Look at this : At 6 mn he loads more than 11 gigs on a 8 gigs M1 with kontakt :


----------



## pcarrilho (May 11, 2021)

Jeremy Spencer said:


> Wow! If you are playing back all 20 tracks, with no hiccups, that is impressive!
> 
> The weird thing is that Opus is only showing 20.5 GB. I only have Gold, but when I use HO Diamond in Play, 80 mic's would be a lot more than 20.5 GB.


Some articulations use less RAM than others... The legatos i thing use a lot...
But yes, i playing back this project... of course on the limits! And at 1024 buffer... but still impressive.


----------



## Loïc D (May 11, 2021)

Thanks a lot for taking the time to do it and write your feedback.
This is the kind of test everyone is waiting for and not many is doing.
Please update us with all other attempts.
Those little machines are indeed very surprising...


----------



## gzapper (May 11, 2021)

Memory swap sounds like its now fast enough to pass for RAM on some projects.

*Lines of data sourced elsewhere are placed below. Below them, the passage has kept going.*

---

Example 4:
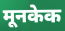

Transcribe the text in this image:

मूनकेक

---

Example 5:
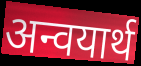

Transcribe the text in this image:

अन्वयार्थ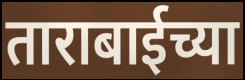
ताराबाईच्याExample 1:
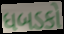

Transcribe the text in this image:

ધબડકો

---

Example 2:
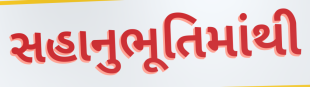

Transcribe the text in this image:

સહાનુભૂતિમાંથી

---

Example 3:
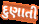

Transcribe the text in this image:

દુણાતી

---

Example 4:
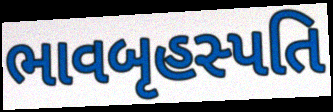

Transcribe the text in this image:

ભાવબૃહસ્પતિ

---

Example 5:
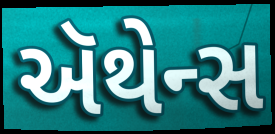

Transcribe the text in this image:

ઍથેન્સ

Can you try some ridiculous things, like maybe copy and paste your entire OPUS channels and see if it'll play with 40GB of RAM for samples?


----------



## SGordB (May 11, 2021)

pcarrilho said:


> Yes... in one of my tests, as i said in my initial post: "I decided to take the test to the *extreme*:
> 
> - I loaded *ALL microphones* on all instruments (more than *80 microphones* in total)."
> 
> In this scenario, opus showed that i had 20.5Gb of instruments loaded...


Thanks for sharing these results. Just to clarify, am I right to assume that much/most of the time fewer than all 20 tracks were playing their MIDI content? If so, what were the densest (potential) choke points like in terms of number of tracks/notes/RAM with simultaneous playback? Those would be the proverbial weakest link that this entry level M1 Mac is only as strong as. Or rather, I should say those would be somewhat stronger than that weakest link which you haven't yet exposed.


----------



## MarcusD (May 11, 2021)

Also interested in this.

Please, can you create 1 instance of kotntakt, with a high memory patch (like 2GB), then score some midi across the range of the instrument. Then keep duplicating that track and playing back the project until the Mac gives up.

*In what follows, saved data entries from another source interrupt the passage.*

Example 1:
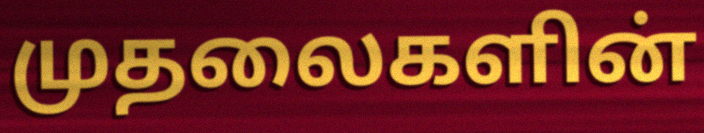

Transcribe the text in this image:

முதலைகளின்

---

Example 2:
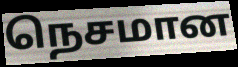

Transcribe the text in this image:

நெசமான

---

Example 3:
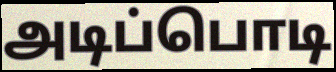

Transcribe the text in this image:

அடிப்பொடி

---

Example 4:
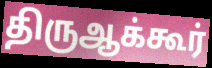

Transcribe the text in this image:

திருஆக்கூர்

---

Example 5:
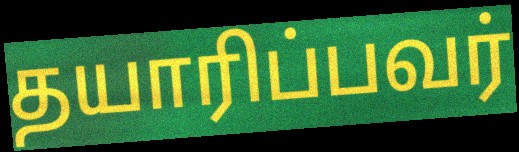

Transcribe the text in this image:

தயாரிப்பவர்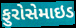
ફુરોસેમાઇડ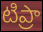
టిప్రా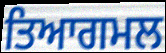
ਤਿਆਗਮਲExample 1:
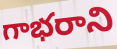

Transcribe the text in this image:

గాభరాని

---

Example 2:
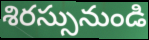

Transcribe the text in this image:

శిరస్సునుండి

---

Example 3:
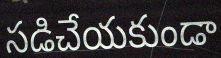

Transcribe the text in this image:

సడిచేయకుండా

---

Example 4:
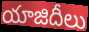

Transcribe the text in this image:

యాజిదీలు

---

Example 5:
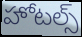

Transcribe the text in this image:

హోటల్స్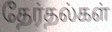
தேர்தல்கள்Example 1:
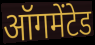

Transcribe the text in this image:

ऑगमेंटेड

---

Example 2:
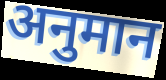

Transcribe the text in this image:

अनुमान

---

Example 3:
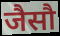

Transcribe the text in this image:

जैसौ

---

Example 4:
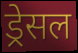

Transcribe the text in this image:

ड्रेसल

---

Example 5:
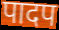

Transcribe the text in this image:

पादप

Be interested to see how it copes across different buffers.

Trying hard not to purchase a Mac. Waiting for the M2 to drop and hoping it comes with higher RAM capacity.


----------



## pcarrilho (May 11, 2021)

SGordB said:


> Thanks for sharing these results. Just to clarify, am I right to assume that much/most of the time fewer than all 20 tracks were playing their MIDI content? If so, what were the densest (potential) choke points like in terms of number of tracks/notes/RAM with simultaneous playback? Those would be the proverbial weakest link that this entry level M1 Mac is only as strong as. Or rather, I should say those would be somewhat stronger than that weakest link which you haven't yet exposed.


not fewr... I used the star wars theme... these theme is dense on some parts of the track... so there are parts with almost all of the 20 tracks playing, with 4 (or 5) mics per track...


----------



## Tronam (May 11, 2021)

Thanks for putting in the time to share your test results. Impressive for such a small laptop, especially considering the EW Play engine isn’t even Apple silicon native yet and running under emulation.


----------



## mat1 (May 11, 2021)

Can you keep going until it falls over?


----------



## jcrosby (May 12, 2021)

zimm83 said:


> The external usb has low speed (500b/s) , but on a thunderbolt 3 external ssd they all say that the speeds are like the internal disk ! 2000 mb/s read !


If you're assuming what I think you are (?) that's not necessarily true. Drive manufacturers misrepresent hardware all the time. They'll put a spinning rust drive in a USB 3 case and claim "speeds up to 500 MB/s". They'll use the speed of the USB 3 connection for marketing, without informing you that the actual storage can't performa at that speed, and real world performance might be more like 150.

The speed of the drive or interface is the speed limit of any storage device. If you put SATA III SSD in a USB 2 case it's going to be slow, giving you USB 2 speed because the USB 2 connection is the bottleneck. If you connect a SATA III SSD over TB3 you're still going to get SATA III Speeds becuase the SATA III interface is the bottleneck.

Always be thorough in speccing your drives and/or cases because there's a lot of misrepresentation out there.


----------



## wkundrus (Jun 5, 2021)

pcarrilho said:


> Yesterday i bought a new Macbook Air, 16GB Ram and 500 Gb DISK.
> ....
> I used the *EW OPUS Edition*, Full version (not gold!).
> The samples are stored on an *Sata SSD disk* in an external box (500 Mb per second of transfer ... nothing too fast).


You should use the Never Preload preference. Opus will work without preload and you will find 16 GB of RAM gets you a lot further.


----------